## Supplied text
7. The shift towards democracy came both from inside and outside. After Cyclone Nargis, Myanmar became a prime candidate for the responsibility to protect (R2P) commitment. As the UNSC debated the matter, the ASEAN swung into action.
8. As regards the suspension of article 59 (F) of the constitution, many say that they cannot suspend the article for the sake of one person.
9. The elections are a clear indication that the people have voted for Suu Kyi to govern the country. Also, if she is vulnerable, so is the military. There will be a great deal of negotiation underway at the moment.

SESSION II
Chair: Ambassador Preet Malik
Former Ambassador of India to Myanmar

1. Greater degree of attention should be paid to the Myanmar of today than the Burma of the past as it is of strategic relevance. The question is on the extent to which this factor should drive the understandings that evolve on Myanmar, as well as discussing future perspectives. So far, India has not done very much in that direction. 
2. It would be absolutely wrong on India’s part to discuss future perspectives and not cover to a large and direct extent the relevance of bilateral relations that Myanmar has under the current democratic dispensation, especially with its two neighbours, China and India.
3. What is the extent of the possibility that if India had better relations with China, the two countries could have a more cooperative relationship in handling their relations with Myanmar, especially to ensure Myanmar's future development, both economically and socially?
4. Irrespective of whether the army in Myanmar was in favour of democracy, have the views of the international community influenced the current situation?
5. The reality is that every time the people of Myanmar have been given an opportunity to express their opinion, they have always categorically displayed a preference for a democratic structure.
6. To what extent should the structure be taken into account – despite all the limitations the constitution imposes – and its relevance in the manner in which India conducts its relations with Myanmar under the latter’s new dispensation, are important questions.

INTERNATIONAL AND REGIONAL ISSUES, CONCERNS AND INTERESTS
Ambassador Rajiv Bhatia 
Former Ambassador of India to Myanmar and author, ‘India-Myanmar Relations: Changing contours’

1. It is clear that power sharing is inevitable.
2. An important aspect to note is Myanmar's external policy and the larger regional perspective in order to capture a holistic picture of the country. In defining the regional context, there has been a substantial change in Myanmar's foreign policy during Thein Sein’s presidency. Over the past five years, change has occurred both as a cause and a consequence of changes in the region.

## Excerpted records
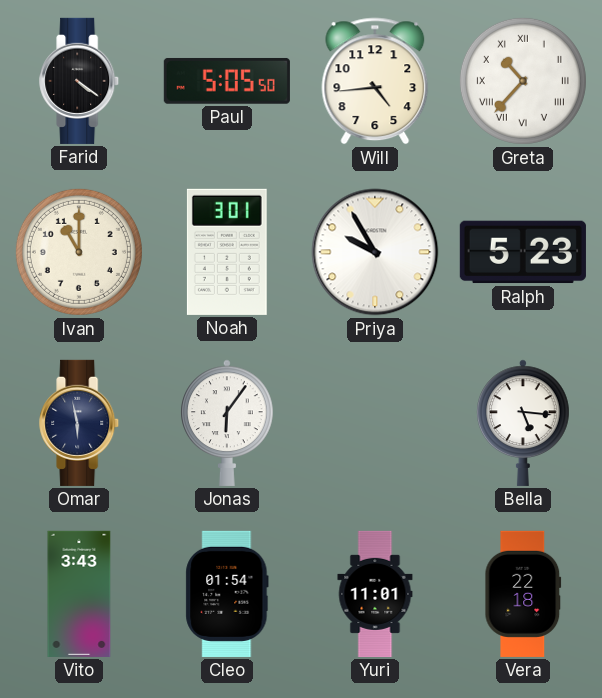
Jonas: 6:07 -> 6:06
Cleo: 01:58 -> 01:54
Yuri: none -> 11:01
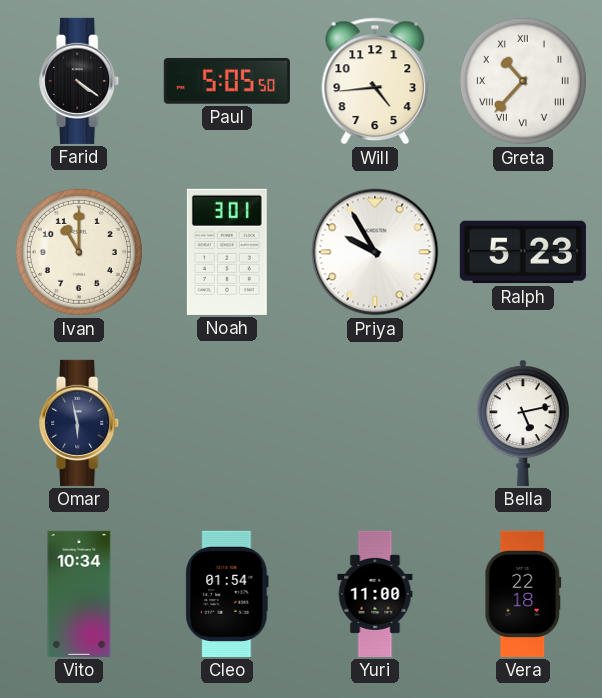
Jonas: 6:06 -> none
Bella: 5:16 -> 5:13
Vito: 3:43 -> 10:34
Yuri: 11:01 -> 11:00
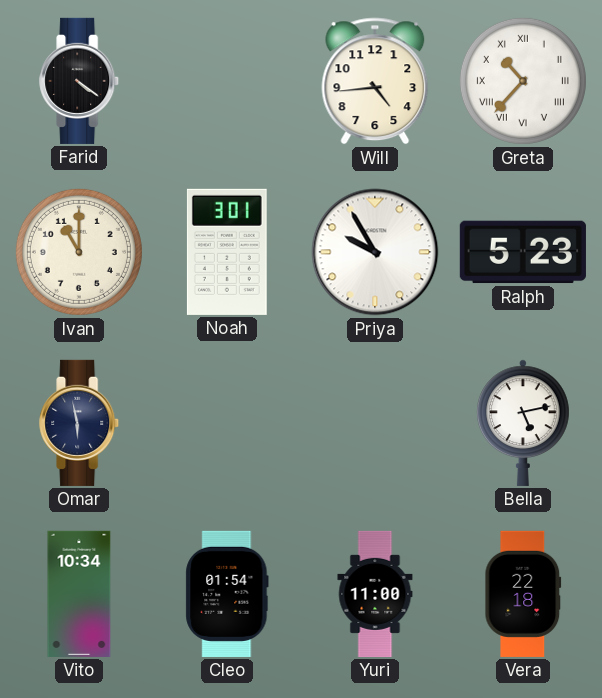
Paul: 5:05 -> none
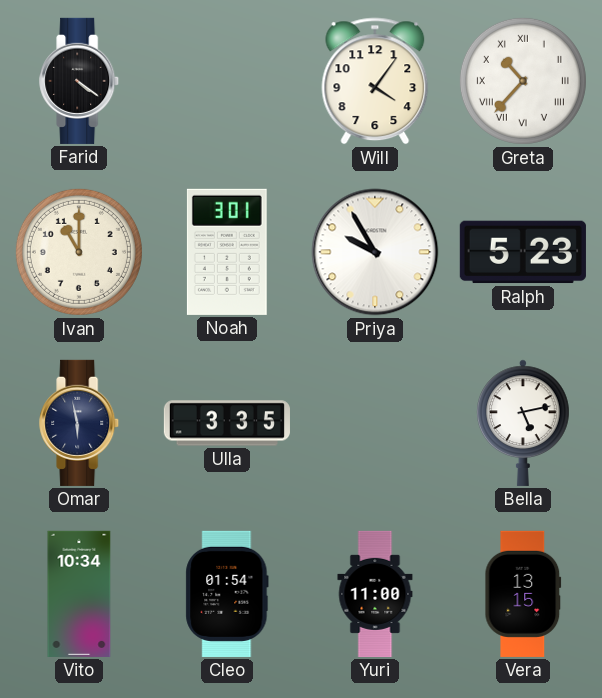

## The tasks
A: Swap "Bella" for "Stella" in the records, starting at the line that has "Jonas: 6:06 -> none" and stopping at the end of the records, with everything else left unchanged. Return only those lines, without the pictures.
B: Carry on the notes about Myanmar and its relations with India from the point where they stop.

## Task-by-task results
A:
Jonas: 6:06 -> none
Stella: 5:16 -> 5:13
Vito: 3:43 -> 10:34
Yuri: 11:01 -> 11:00
Paul: 5:05 -> none

B:
3. The central point is that it took place because the leadership realised that the situation was changing not just in the country but in the region. Simultaneously, the major stakeholders in the region saw that changes were taking place. For instance, the US recognition of Myanmar’s strategic importance, because of which the US played a proactive role in de-freezing the situation. US challenge to China in the South China Sea is another indication of regional change. There were three significant aspects in the elements that defined Thein Sein’s foreign policy: First, it arrested the further expansion of Myanmar’s relations with China without jeopardising the bilateral ties, thus maintaining an overall balance. However, in the past five years, no president or premier from China has paid a bilateral visit to Myanmar – which is a contrast with the previous period. All state visits have been initiated by Myanmar. Second, the historic opening up to the West. The fact that US President Barack Obama visited Myanmar twice and other Western leaders too visited Myanmar and vice versa, is remarkable. Third, the deepening cooperation with select Asian states.
4. The new Myanmar government would have to face many challenges, and would have serious difficulties in the resolution of most. The NLD has shown limited interest, knowledge or expertise in solving economic challenges. The question on ethnic issues – one that has defied all the rulers of Myanmar over the past 60 years – is yet to be addressed, and it will be for the long haul. Even the NCA is of the opinion that no resolution will be reached in the next three to five years.
5. Constitutional reform is an issue that is likely to have a negative impact on the army’s role. 
6. Foreign policy will receive salience in the new government. Firstly, there are challenges, and secondly, this is one area Suu Kyi understands very well. She is the best global face of Myanmar and has extensive contacts with the world’s top leaders. The question is as to whether her foreign policy or the NLD’s foreign policy would be fundamentally different from that of Thein Sein’s.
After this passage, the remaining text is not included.